Required action:
Count the lines in the data below that contain the string "但数据量变动很大". Give only the number.

(Collected data)
[Start of Attachment]

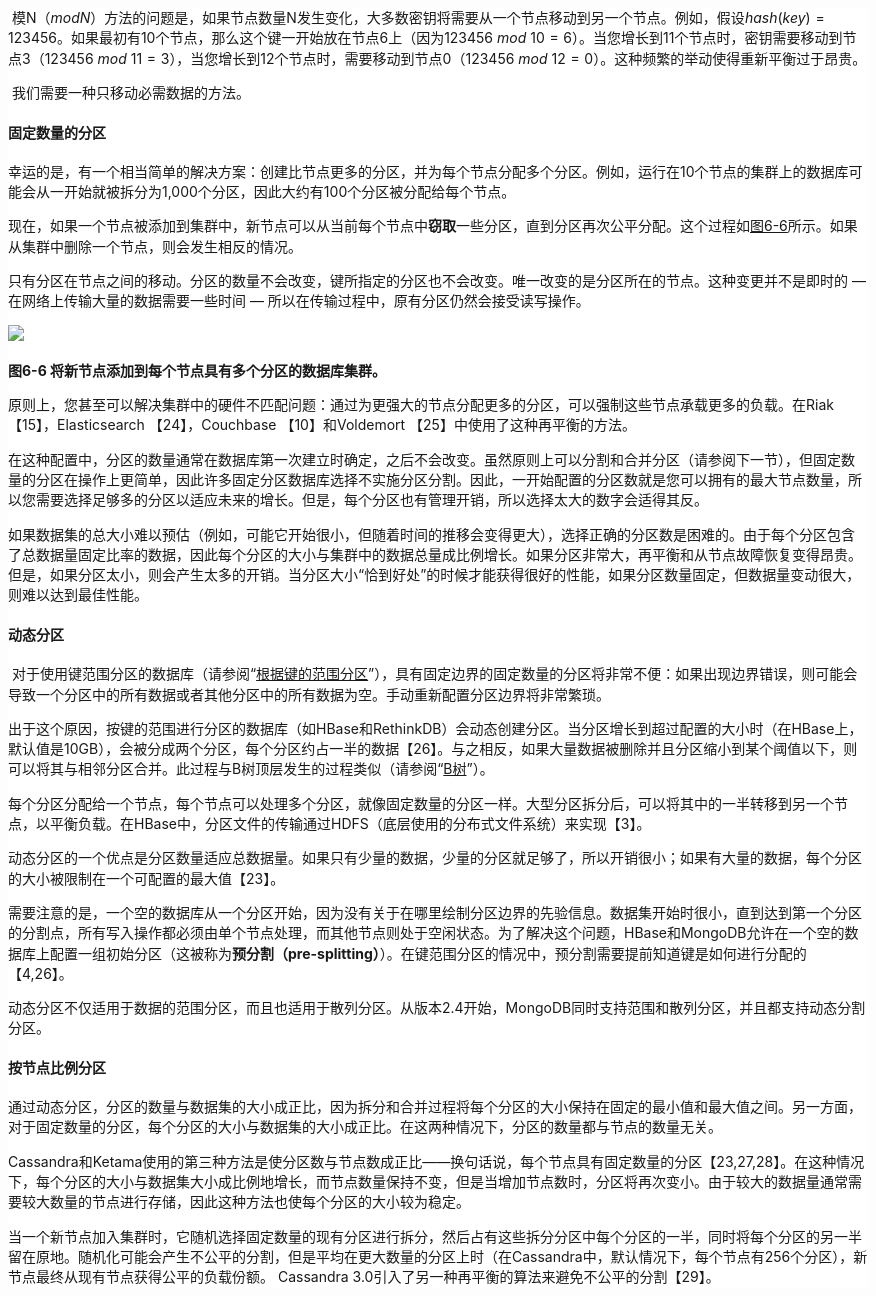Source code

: ​	模N（$mod N$）方法的问题是，如果节点数量N发生变化，大多数密钥将需要从一个节点移动到另一个节点。例如，假设$hash(key)=123456$。如果最初有10个节点，那么这个键一开始放在节点6上（因为$123456\ mod\  10 = 6$）。当您增长到11个节点时，密钥需要移动到节点3（$123456\ mod\ 11 = 3$），当您增长到12个节点时，需要移动到节点0（$123456\ mod\ 12 = 0$）。这种频繁的举动使得重新平衡过于昂贵。

​	我们需要一种只移动必需数据的方法。

#### 固定数量的分区

​	幸运的是，有一个相当简单的解决方案：创建比节点更多的分区，并为每个节点分配多个分区。例如，运行在10个节点的集群上的数据库可能会从一开始就被拆分为1,000个分区，因此大约有100个分区被分配给每个节点。

​	现在，如果一个节点被添加到集群中，新节点可以从当前每个节点中**窃取**一些分区，直到分区再次公平分配。这个过程如[图6-6](img/fig6-6.png)所示。如果从集群中删除一个节点，则会发生相反的情况。

​	只有分区在节点之间的移动。分区的数量不会改变，键所指定的分区也不会改变。唯一改变的是分区所在的节点。这种变更并不是即时的 — 在网络上传输大量的数据需要一些时间 — 所以在传输过程中，原有分区仍然会接受读写操作。

![](img/fig6-6.png)

**图6-6 将新节点添加到每个节点具有多个分区的数据库集群。**

​	原则上，您甚至可以解决集群中的硬件不匹配问题：通过为更强大的节点分配更多的分区，可以强制这些节点承载更多的负载。在Riak 【15】，Elasticsearch 【24】，Couchbase 【10】和Voldemort 【25】中使用了这种再平衡的方法。

​	在这种配置中，分区的数量通常在数据库第一次建立时确定，之后不会改变。虽然原则上可以分割和合并分区（请参阅下一节），但固定数量的分区在操作上更简单，因此许多固定分区数据库选择不实施分区分割。因此，一开始配置的分区数就是您可以拥有的最大节点数量，所以您需要选择足够多的分区以适应未来的增长。但是，每个分区也有管理开销，所以选择太大的数字会适得其反。

​	如果数据集的总大小难以预估（例如，可能它开始很小，但随着时间的推移会变得更大），选择正确的分区数是困难的。由于每个分区包含了总数据量固定比率的数据，因此每个分区的大小与集群中的数据总量成比例增长。如果分区非常大，再平衡和从节点故障恢复变得昂贵。但是，如果分区太小，则会产生太多的开销。当分区大小“恰到好处”的时候才能获得很好的性能，如果分区数量固定，但数据量变动很大，则难以达到最佳性能。

#### 动态分区

​	对于使用键范围分区的数据库（请参阅“[根据键的范围分区](#根据键的范围分区)”），具有固定边界的固定数量的分区将非常不便：如果出现边界错误，则可能会导致一个分区中的所有数据或者其他分区中的所有数据为空。手动重新配置分区边界将非常繁琐。

​	出于这个原因，按键的范围进行分区的数据库（如HBase和RethinkDB）会动态创建分区。当分区增长到超过配置的大小时（在HBase上，默认值是10GB），会被分成两个分区，每个分区约占一半的数据【26】。与之相反，如果大量数据被删除并且分区缩小到某个阈值以下，则可以将其与相邻分区合并。此过程与B树顶层发生的过程类似（请参阅“[B树](ch3.md#B树)”）。

​	每个分区分配给一个节点，每个节点可以处理多个分区，就像固定数量的分区一样。大型分区拆分后，可以将其中的一半转移到另一个节点，以平衡负载。在HBase中，分区文件的传输通过HDFS（底层使用的分布式文件系统）来实现【3】。

​	动态分区的一个优点是分区数量适应总数据量。如果只有少量的数据，少量的分区就足够了，所以开销很小；如果有大量的数据，每个分区的大小被限制在一个可配置的最大值【23】。

​	需要注意的是，一个空的数据库从一个分区开始，因为没有关于在哪里绘制分区边界的先验信息。数据集开始时很小，直到达到第一个分区的分割点，所有写入操作都必须由单个节点处理，而其他节点则处于空闲状态。为了解决这个问题，HBase和MongoDB允许在一个空的数据库上配置一组初始分区（这被称为**预分割（pre-splitting）**）。在键范围分区的情况中，预分割需要提前知道键是如何进行分配的【4,26】。

​	动态分区不仅适用于数据的范围分区，而且也适用于散列分区。从版本2.4开始，MongoDB同时支持范围和散列分区，并且都支持动态分割分区。

#### 按节点比例分区

​	通过动态分区，分区的数量与数据集的大小成正比，因为拆分和合并过程将每个分区的大小保持在固定的最小值和最大值之间。另一方面，对于固定数量的分区，每个分区的大小与数据集的大小成正比。在这两种情况下，分区的数量都与节点的数量无关。

​	Cassandra和Ketama使用的第三种方法是使分区数与节点数成正比——换句话说，每个节点具有固定数量的分区【23,27,28】。在这种情况下，每个分区的大小与数据集大小成比例地增长，而节点数量保持不变，但是当增加节点数时，分区将再次变小。由于较大的数据量通常需要较大数量的节点进行存储，因此这种方法也使每个分区的大小较为稳定。

​	当一个新节点加入集群时，它随机选择固定数量的现有分区进行拆分，然后占有这些拆分分区中每个分区的一半，同时将每个分区的另一半留在原地。随机化可能会产生不公平的分割，但是平均在更大数量的分区上时（在Cassandra中，默认情况下，每个节点有256个分区），新节点最终从现有节点获得公平的负载份额。 Cassandra 3.0引入了另一种再平衡的算法来避免不公平的分割【29】。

[End of Attachment]

Result for this exercise:
1